Building ownership promotes accountability
In addition to formalizing the process of securing local buy-in and leveraging existing community systems, Integrate Health believes that healthcare services must remain accountable to the community, in perpetuity. One of the mechanisms through which we operationalize this belief is by holding bi-annual community town hall meetings. At the invitation of the Chief, which extended to the entire community, representatives from the local Ministry of Health and Integrate Health staff gathered beneath a mango tree, seated in a wide circle to discuss the issues that most confront the community. Progress and challenges were shared, and feedback was sought to help the healthcare delivery team and our Integrate Health support team understand what was happening in the community on a daily basis and how we could improve. This was not an abstract discussion. Our team presented numbers and program indicators, often drawn as run charts on flip chart paper held up high for all to see under the mango tree. We asked the community to help us interpret the trends we were seeing in the data. Sometimes, this necessitated a brief public health lesson: for example, on how contraceptive coverage rate is calculated. But the insights garnered from these discussions, which directly inform our work to improve the quality of care delivered, are invaluable to our team and to the public sector’s clinic staff.
These meetings don’t just inform our efforts; they serve an important accountability function between the community and the public healthcare system.
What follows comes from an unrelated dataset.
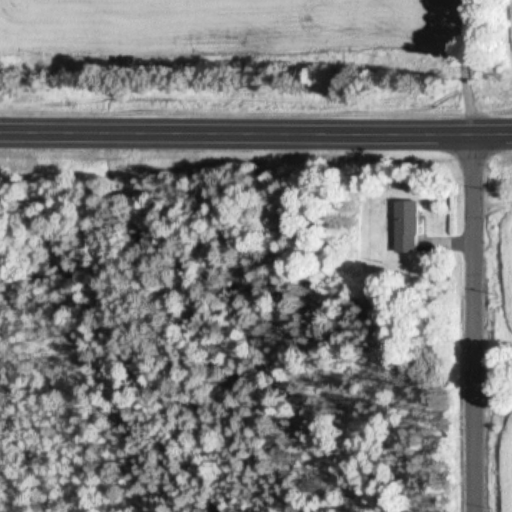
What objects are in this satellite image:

A recent community meeting held on May 15, 2019 in the village of Kabou-Sara was attended by the District Health Director. Empowering community members, especially those who live in remote, rural communities, to share their concerns directly with their leaders helps to build ownership over the health system in their community. Holding ourselves and our government partners accountable to these community members is an absolutely necessary component of building lasting change.
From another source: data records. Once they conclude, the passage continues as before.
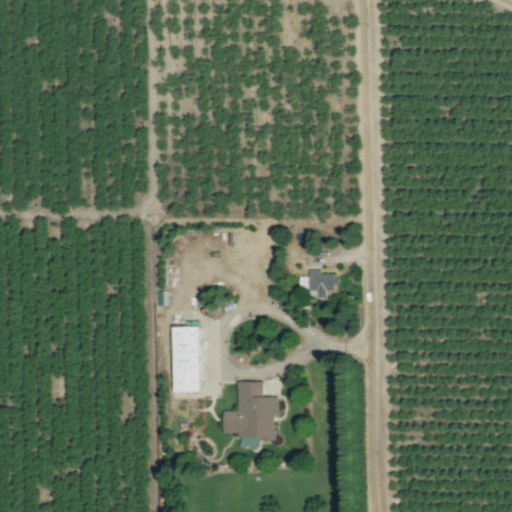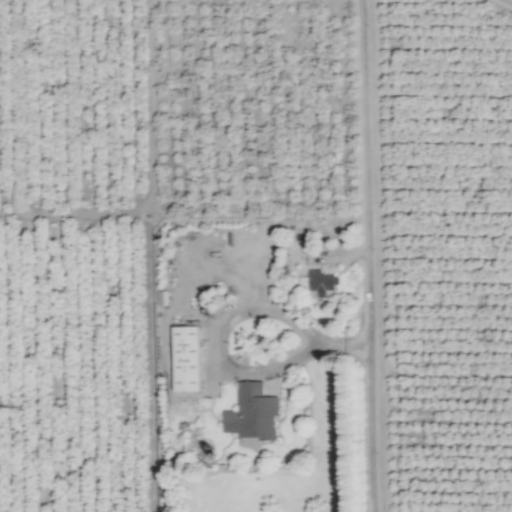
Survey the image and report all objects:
road: (68, 216)
road: (369, 255)
building: (319, 285)
road: (315, 345)
building: (186, 361)
building: (253, 410)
Building ownership grounds everything we do
Integrate Health was created by a committed group of community activists who refused to accept that their HIV status was a death sentence. They organized, they rallied, they fought, and they made changes system-wide that are still resonating today. I mention this history to make it clear that as an organization, ownership is not just a research-based concept, but the very fabric of our being as an organization.
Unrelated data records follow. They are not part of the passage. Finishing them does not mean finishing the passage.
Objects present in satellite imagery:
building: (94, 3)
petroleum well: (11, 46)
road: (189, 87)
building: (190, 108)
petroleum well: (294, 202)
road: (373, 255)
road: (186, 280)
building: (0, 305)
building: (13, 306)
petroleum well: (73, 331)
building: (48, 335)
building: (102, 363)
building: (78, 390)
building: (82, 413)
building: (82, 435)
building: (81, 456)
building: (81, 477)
Building community ownership is a belief that we act on in every community that we have the pleasure to serve. System-wide change should not be imposed from above, but must be created and cultivated on the ground, at the grassroots, by the community itself. Community consultations, community health workers, traditional healer trainings, and town hall meetings — these things are not model adjacent, but the core of the model itself. Building community ownership is how lasting transformations in healthcare delivery always have and will continue to occur.